I wasn't able to isolate the specific area where the edge or corner case was occurring. Here's the liquid I started to write to output the pages, but decided not to further enhance after switching to Atom when taking jekyll-feed:

{% comment %}
  When processing pages we use `site.html_pages` for security reasons.
  Doing so prevents things like `letsencrypt.txt` from being output.
  It also prevents liquid from transforming XML documents using XSLT.
  Template also requires an explicit opt-in via use of `page.export`.
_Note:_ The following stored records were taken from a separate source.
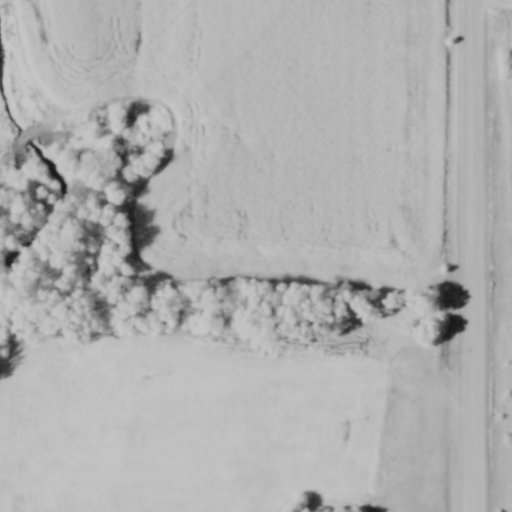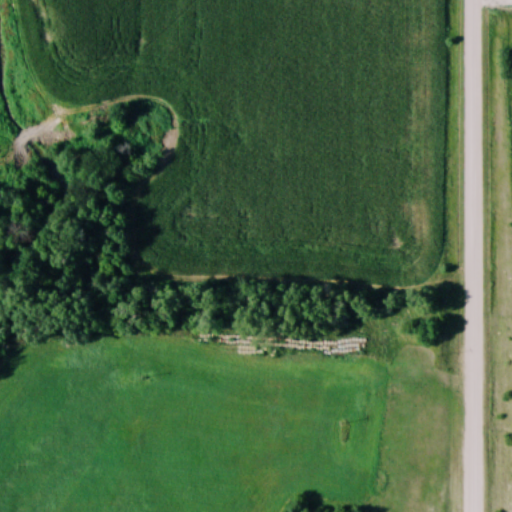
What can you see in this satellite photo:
road: (476, 256)
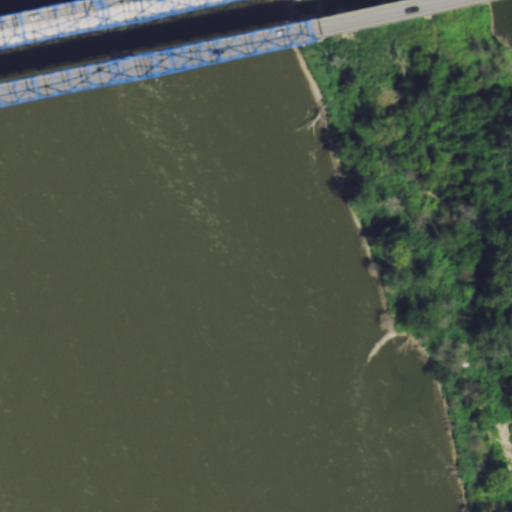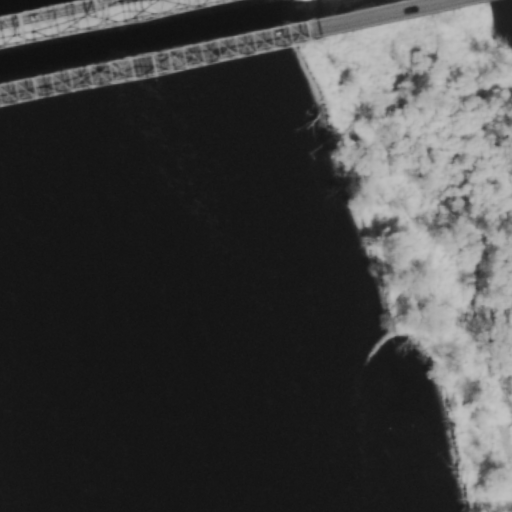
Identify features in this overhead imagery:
road: (95, 11)
road: (22, 26)
road: (250, 40)
road: (30, 87)
river: (132, 258)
  Use of opt-in helps guard against unintended output on some sites.
{% endcomment %}
{% for page in site.html_pages %}
  {% if page.export %}
    <item type="page">
      <title>{{ page.title | xml_escape }}</title>
      <description>{{ page.content | xml_escape }}</description>
      {% if page.date %}
        <pubDate>{{ page.date | date_to_rfc822 }}</pubDate>
      {% endif %}
      <link>{{ page.url | prepend: site.baseurl | prepend: site.url }}</link>
      <guid isPermaLink="true">{{ page.url | prepend: site.baseurl | prepend: site.url }}</guid>
      <dc:creator>{{ site.author | xml_escape }}</dc:creator>
      {% for cat in page.categories %}
        <category domain="category">{{ cat | xml_escape }}</category>
      {% endfor %}
      {% for tag in page.tags %}
        <category domain="tag">{{ tag | xml_escape }}</category>
      {% endfor %}
    </item>
  {% endif %}
{% endfor %}

Note the non-standard use of type on the item element. I'm sure there's a better way, but I never got that far. I'm using Dublin Core to define the author using dc:creator and XML namespaces defined in the rss element. Dublin Core also supports an element dc:type for identifying items such as aggregations (Collections), and looked promising but, alas, fell short of expectations.